Le bilan de l’attaque de vendredi contre l’hôpital universitaire d’El-Daein, au Soudan, dans l’est du Darfour, est passé de 64 à 70 morts, a déclaré, mardi 24 mars, l’Organisation mondiale de la santé (OMS), déplorant une attaque « contre la possibilité même de survivre ». Selon l’OMS, 146 personnes ont également été blessées.
Une ONG soudanaise basée à Khartoum en a fait porter la responsabilité à l’armée soudanaise, l’Agence France-Presse n’étant pas en mesure de vérifier cette affirmation.
C’est « une attaque atroce », a réagi Hala Khudari, représentante adjointe de l’OMS au Soudan et responsable des urgences sanitaires de l’agence de l’ONU dans le pays. Elle a précisé que l’on comptait parmi les morts sept femmes, 13 enfants, un médecin et deux infirmières.
« L’hôpital a subi de graves dégâts, notamment au niveau des services de consultation externe et des urgences », a-t-elle déclaré lors d’une conférence de presse à Genève, de Port-Soudan. « Depuis cette dernière attaque, l’hôpital n’est plus opérationnel », après avoir « déjà été endommagé lors d’une précédente attaque en août 2024 », a-t-elle dit.
Onze millions de déplacés
C’était le centre de soins pour plus de deux millions de personnes dans la ville d’El-Daein et quelque neuf localités de l’Etat du Darfour-Est. La population devra désormais parcourir 160 kilomètres pour parvenir à l’hôpital le plus proche, a souligné Mme Khudari.

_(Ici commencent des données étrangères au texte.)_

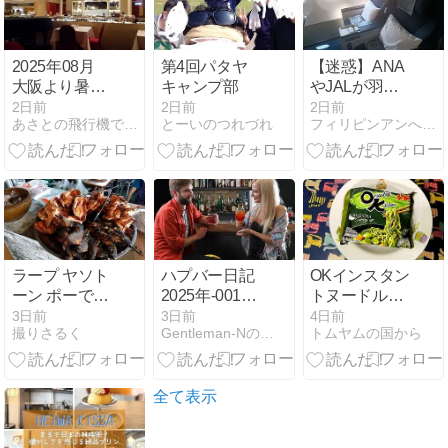
2025年08月
第4回パタヤ
【迷惑】ANA
大阪より暑く
キャンプ部
やJALが羽田
ない台湾
空港の荷物預
2日前
2日前
2日前
あさとの飛行機で行く台湾・タイ・世界遺産と機内食の日記
とーいのつれづれ
フィリピンアンへレス情報Smile
06/13
け時間を30分
前にしても間
に合わない？
ラープ ヤソト
ハプバー日記
OKインスタン
ーン ポーで中
2025年-0017
トヌードル抹
食す
推しのアイド
茶カレー
3日前
3日前
4日前
撮りさるく
Gentleman-Nの旅日記
トムヤムの国から
ル似のかわい
味！！！
い子登場！
全て表示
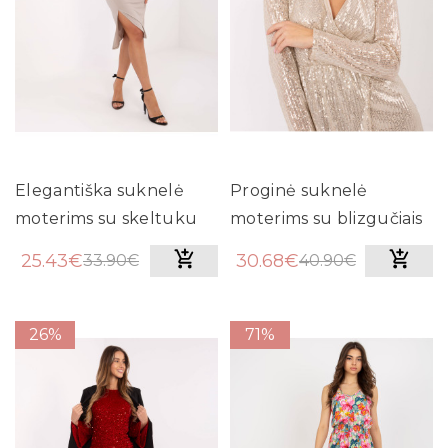
Elegantiška suknelė
Proginė suknelė
moterims su skeltuku
moterims su blizgučiais
(smėlio)
(balta)
25.43€
30.68€
33.90€
40.90€
26%
71%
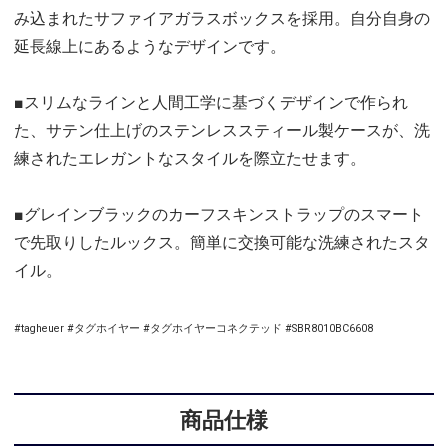
み込まれたサファイアガラスボックスを採用。自分自身の
延長線上にあるようなデザインです。
■スリムなラインと人間工学に基づくデザインで作られ
た、サテン仕上げのステンレススティール製ケースが、洗
練されたエレガントなスタイルを際立たせます。
■グレインブラックのカーフスキンストラップのスマート
で先取りしたルックス。簡単に交換可能な洗練されたスタ
イル。
#tagheuer #タグホイヤー #タグホイヤーコネクテッド #SBR8010BC6608
商品仕様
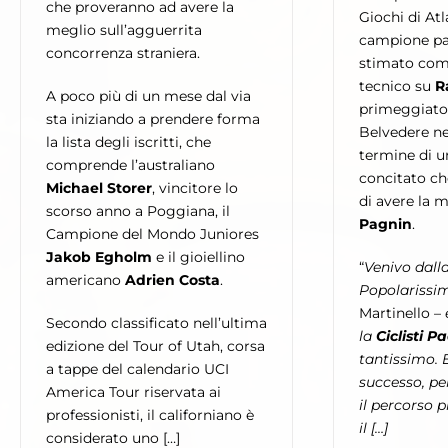
che proveranno ad avere la
Giochi di Atla
meglio sull’agguerrita
campione pa
concorrenza straniera.
stimato co
tecnico su
R
A poco più di un mese dal via
primeggiato 
sta iniziando a prendere forma
Belvedere nel
la lista degli iscritti, che
termine di u
comprende l’australiano
concitato ch
Michael Storer
, vincitore lo
di avere la 
scorso anno a Poggiana, il
Pagnin
.
Campione del Mondo Juniores
Jakob Egholm
e il gioiellino
“
Venivo dalla
americano
Adrien Costa
.
Popolarissi
Martinello –
Secondo classificato nell’ultima
la
Ciclisti P
edizione del Tour of Utah, corsa
tantissimo. E
a tappe del calendario UCI
successo, pe
America Tour riservata ai
il percorso 
professionisti, il californiano è
il […]
considerato uno […]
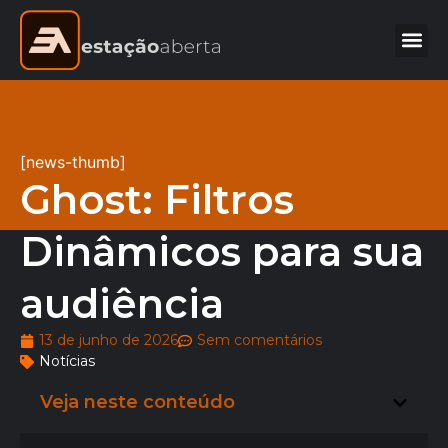
[news-thumb]
Ghost: Filtros
Dinâmicos para sua
audiência
13 de junho de 2026
Sem comentários
Notícias
Veja neste conteúdo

« Une attaque contre un hôpital n’est pas une attaque contre un simple bâtiment. C’est une attaque contre les personnes qui cherchent à se faire soigner, contre les professionnels de santé qui risquent leur vie pour sauver celle des autres, et contre la possibilité même de survivre en temps de crise », a-t-elle également déploré.

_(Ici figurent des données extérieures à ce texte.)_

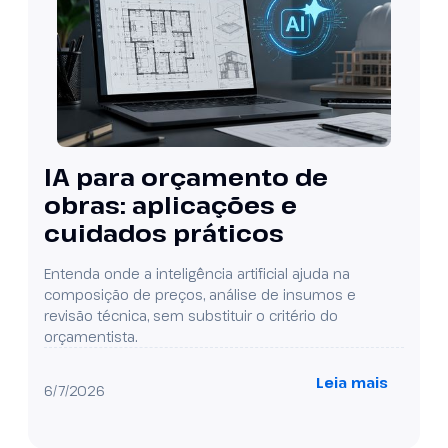
IA para orçamento de
obras: aplicações e
cuidados práticos
Entenda onde a inteligência artificial ajuda na
composição de preços, análise de insumos e
revisão técnica, sem substituir o critério do
orçamentista.
Leia mais
6/7/2026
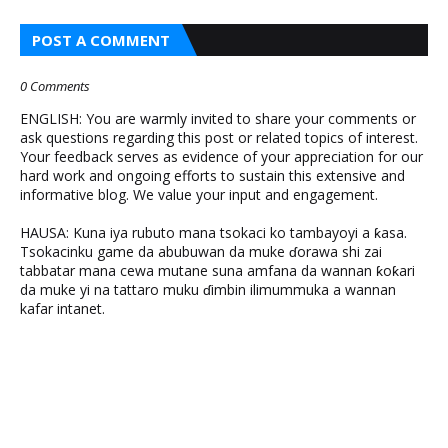
POST A COMMENT
0 Comments
ENGLISH: You are warmly invited to share your comments or
ask questions regarding this post or related topics of interest.
Your feedback serves as evidence of your appreciation for our
hard work and ongoing efforts to sustain this extensive and
informative blog. We value your input and engagement.
HAUSA: Kuna iya rubuto mana tsokaci ko tambayoyi a ƙasa.
Tsokacinku game da abubuwan da muke ɗorawa shi zai
tabbatar mana cewa mutane suna amfana da wannan ƙoƙari
da muke yi na tattaro muku ɗimbin ilimummuka a wannan
kafar intanet.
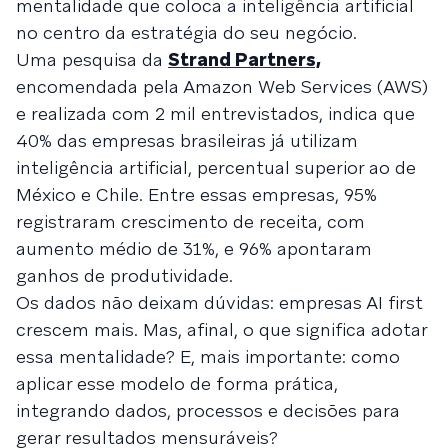
mentalidade que coloca a inteligência artificial
no centro da estratégia do seu negócio.
Uma pesquisa da
Strand Partners,
encomendada pela Amazon Web Services (AWS)
e realizada com 2 mil entrevistados, indica que
40% das empresas brasileiras já utilizam
inteligência artificial, percentual superior ao de
México e Chile. Entre essas empresas, 95%
registraram crescimento de receita, com
aumento médio de 31%, e 96% apontaram
ganhos de produtividade.
Os dados não deixam dúvidas: empresas AI first
crescem mais. Mas, afinal, o que significa adotar
essa mentalidade? E, mais importante: como
aplicar esse modelo de forma prática,
integrando dados, processos e decisões para
gerar resultados mensuráveis?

Mme Khudari a regretté que le financement de l’intervention sanitaire de l’OMS au Soudan pour 2026 n’était actuellement assuré qu’à hauteur de 5,7 %.

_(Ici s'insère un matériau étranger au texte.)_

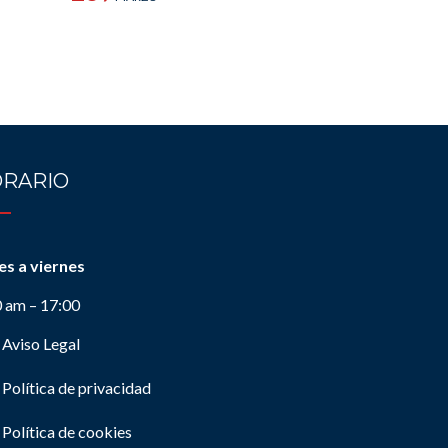
RARIO
es a viernes
0 am – 17:00
Aviso Legal
Política de privacidad
Política de cookies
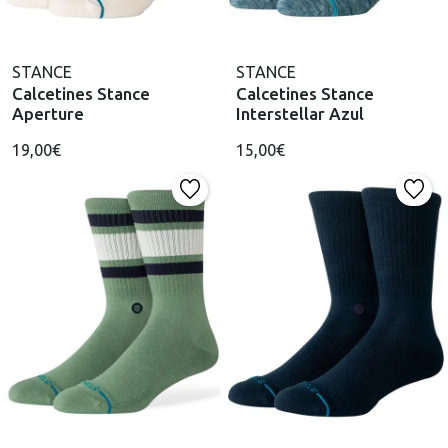
STANCE
STANCE
Calcetines Stance
Calcetines Stance
Aperture
Interstellar Azul
19,00€
15,00€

L’ONG Emergency Lawyers, un groupe indépendant qui documente le conflit soudanais opposant l’armée aux paramilitaires des Forces de soutien rapide (FSR), a déclaré qu’un drone de l’armée avait frappé l’hôpital universitaire d’El-Daein.
Près de trois ans de guerre au Soudan ont fait plusieurs dizaines de milliers de morts et déplacé plus de 11 millions de personnes, provoquant ce que l’ONU qualifie de pire crise humanitaire au monde.